__DIRECTION 1__.
Answer these questions from the glass studio forum thread, one per line:
(a) What size spray booth does Cathy Crain say she is building?
(b) For about how long has she had two of her birds?
(c) On what date and at what time did Don Burt post his reply?
__DIRECTION 2__. From the glass studio forum thread, write out the passage that opens with the words containing "3. Air filter" and closes with "for stained glass?".
__DIRECTION 3__. In the glass studio forum thread, which items does Cathy Crain say she is buying or wants to build for the shop?

__PAGE__.
-- START --
Posted: Fri Jan 16, 2004 12:19 pm
by Cathy Crain
I spent a couple of hours last night reading the MSDS on Ferro enamels and mediums. I spent 3 hrs this morning reading archives on safety. I plan on using R53HE-P100 when airbrushing enamels. The P100 when cleaning & grinding, then N95 masks when grinding for stained glass. I am buying HEPA filters for the shop vac. I am building a spray booth about 2'x2'x3'. Also want to build air filter boxes. the part of our studio we are using for glass is about 1000 sq ft we also work with fabric in the same area at different times. My birds are in my studio also, we do move them to another room when enameling and cleaning. I have had 2 of them for about 23 years so I am very concerned about their safety as well as mine. Now questions.

1. How long do shop vac HEPA filters last?
2. Blowers for booth, I have read everything from home range hoods, commercial range hoods and 300cfm - 1500 cfm. What would be appropriate for my size booth that wont suck the paint away before it hits my piece? Grainger only has about 5,000 blowers listed.
3. Air filter boxes, What size, how many do you recomend, and what size blower?
4. Is it safe for my birds to be in the same room when grinding for stained glass?

Thanks
Cathy

Posted: Fri Jan 16, 2004 1:42 pm
by Don Burt
1. How long do shop vac HEPA filters last?
-- END --
__GIVEN INFORMATION__.
-- START --
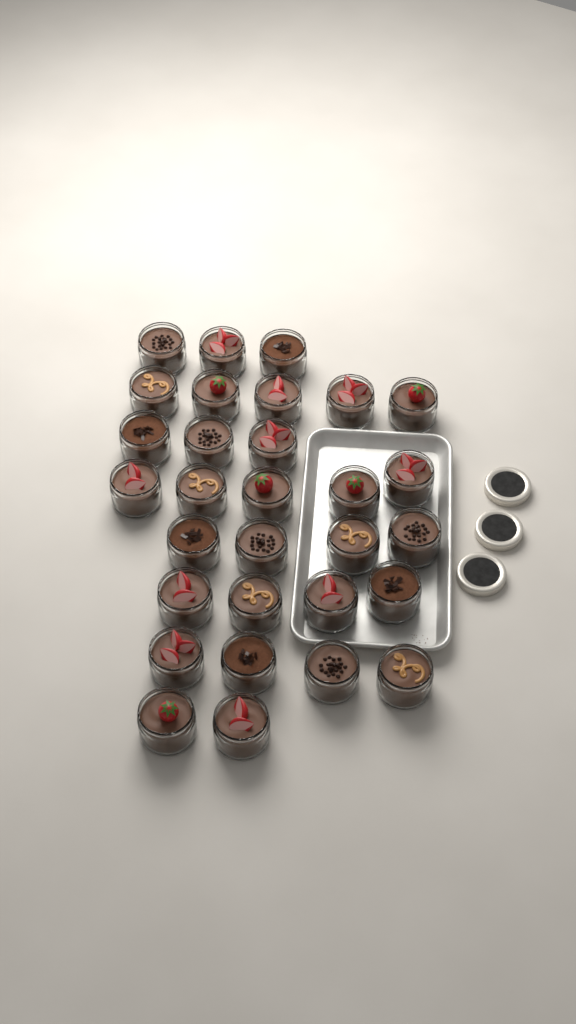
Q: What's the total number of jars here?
-- END --
__FULL SOLUTION 1__.
(a) About 2'x2'x3'.
(b) About 23 years.
(c) Fri Jan 16, 2004, 1:42 pm.

__FULL SOLUTION 2__.
3. Air filter boxes, What size, how many do you recomend, and what size blower?
4. Is it safe for my birds to be in the same room when grinding for stained glass?

__FULL SOLUTION 3__.
- HEPA filters for the shop vac
- A spray booth about 2'x2'x3'
- Air filter boxes